En somme, je n’exclue pas cette idée.
roro1
bonjour
je suis un peu hors-sujet mais ça me parait être le meilleur endroit pour poser ma question.
Lors de la conception du rafale, les américains nous ont proposé de travailler avec eux sur une version à aile delta du f18 et d’abandonner le programme rafale. A l’époque j’étais tombé sur un article à ce sujet mais je n’ai plus sa référence. Quelqu’un est au courant de cette proposition américaine et sait où je peux la retrouver sur le net ?
Yves PAGOT
Pas à ma connaissance, navré. J’essaierai de me renseigner.
Rémi
Super Hornet plus ?
https://books.google.fr/books?id=cPs6DAAAQBAJ&pg=PA163&lpg=PA163&dq=super+hornet+plus&source=bl&ots=7eEAcB_Q8s&sig=zQf6GIt7W5HEsJEJ3d74wyNaQiY&hl=fr&sa=X&ved=0ahUKEwjzt_z8g-rTAhVKcBoKHacuA4oQ6AEIYDAM#v=onepage&q=super%20hornet%20plus&f=false
Rémi
Mais apparemment, c’était plutôt avec le consortium européen EFA qu’ils voulaient travailler.
roro1
Merci pour vos réponses.
En fait j’avais trouvé un article dans une revue (je ne sais plus laquelle) fin des années 80 ou début 90. Il y était question d’un hybride entre fuselage du f18 et la voilure du rafale. L’idée étant de profiter du savoir faire Dassaut sur les commandes de vol (si ma mémoire est bonne) et de transférer je ne sais plus quel technologie à Dassault. Le but (inavoué) était en fait, selon l’article, de proposer une solution à bas coût à la France pour développer… en fait rien ou presque et d’abandonner le programme rafale. Toutefois, visuellement l’idée était assez plaisante : un hornet à ailes delta et plan canard, c’était plutôt joli. Voila les quelques souvenirs dont je dispose. Va faloir que je revérifie si j’ai pas une vieille photocopie de l’article dans un aussi vieux carton. En cas, je vous tiens au courant.
Amicalement.
roro1
bonsoir à tous.
Pour ceux que ça intéresserait, j’ai enfin retrouvé la référence à l’article dont j’ai parlé plus haut, au sujet d’un hybride entre hornet et rafale.

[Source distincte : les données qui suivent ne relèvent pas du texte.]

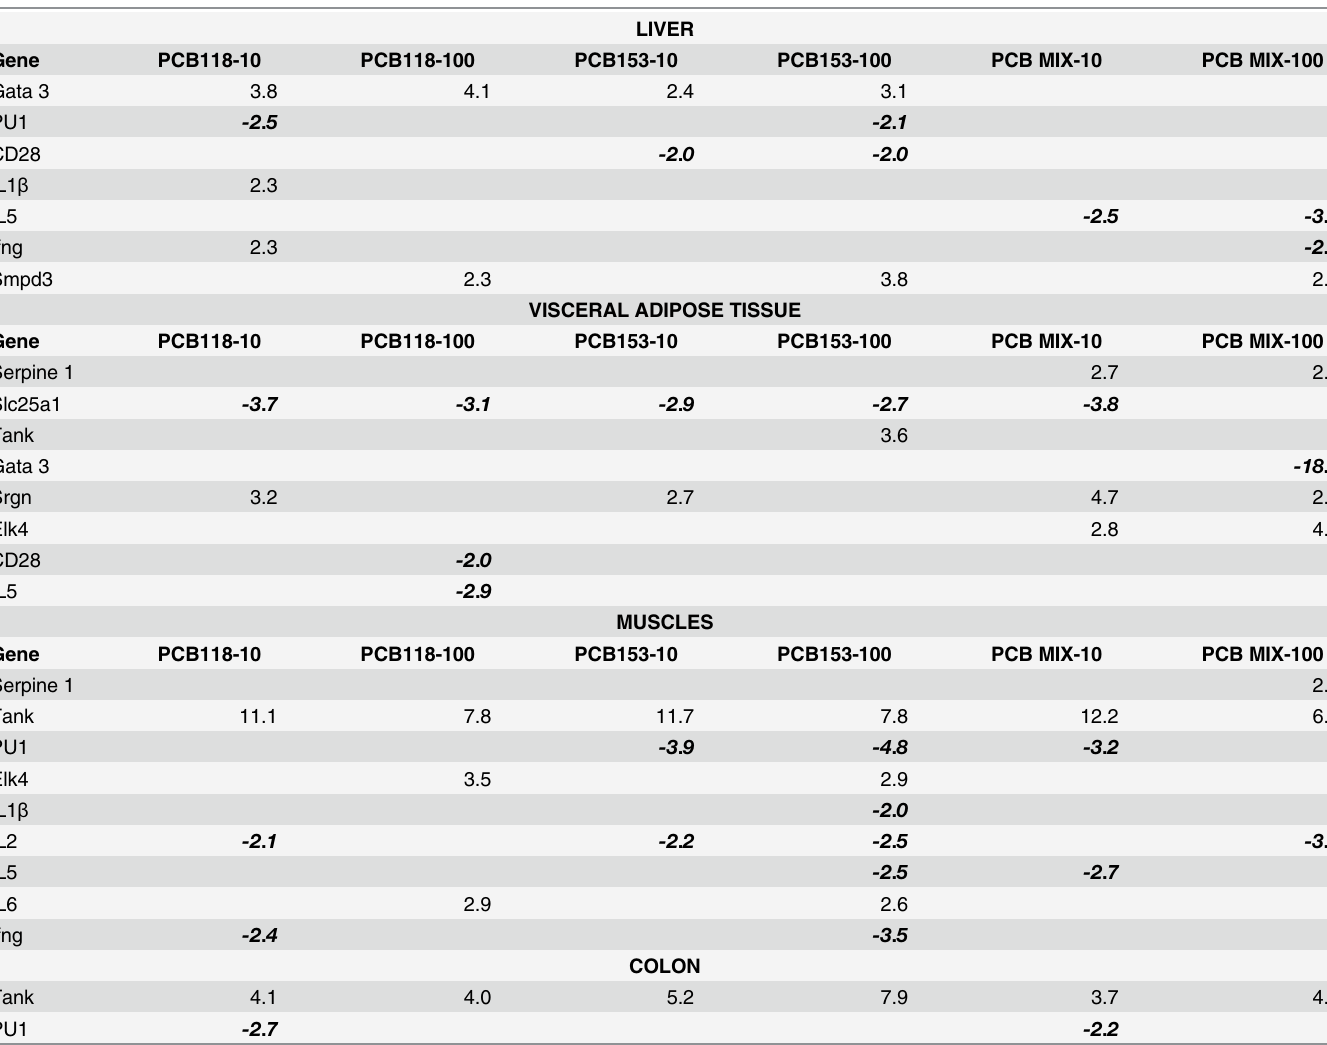
Table 7. Genes involved in inflammation and the immune system based on microarray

Il s’agit de l’article “rafale D et hornet 2000” de Jean-Louis Promé, paru dans la revue bimensuelle “Aviation Magazine International”, n° 960 (15 – 30 avril 1988).

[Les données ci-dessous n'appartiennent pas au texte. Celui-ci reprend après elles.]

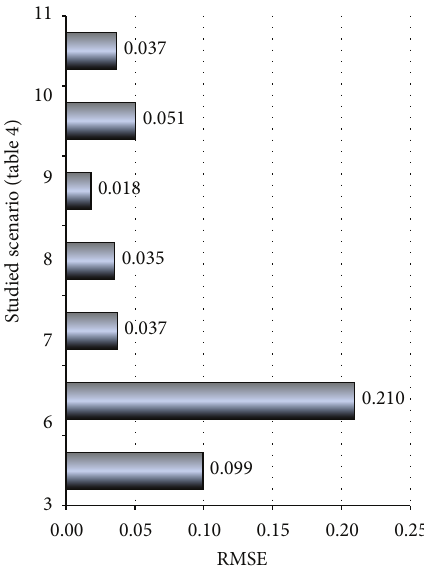
Figure 9: RMSE values of the studied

J’ai fini par remettre la main dessus dans un vieux carton ce week end.
voila… mystère résolu.
Si l’article complet intéresse quelqu’un, suffit de laisser un commentaire et je verrai à faire une copie de ma copie. par contre soyez pas pressés, je visite pas le site tous les jours… héhéhé…
amicalement.
Yves PAGOT
Merci roro. ca m’intéresse . yves@portail-aviation.com!
Lefrançois
c’est trop cher c’est ce qu’on dit quand on n’en a pas besoin alors que l’ennemi lui s’en dote sur les mig35, ce que les américains vendent avec le f35 c’est la capacité de combattre en réseaux et sur ce point par rapport à eux on est resté les mains dans les poches, ils vont avoir le monopole de l’intelligence artificielle en ce domaine.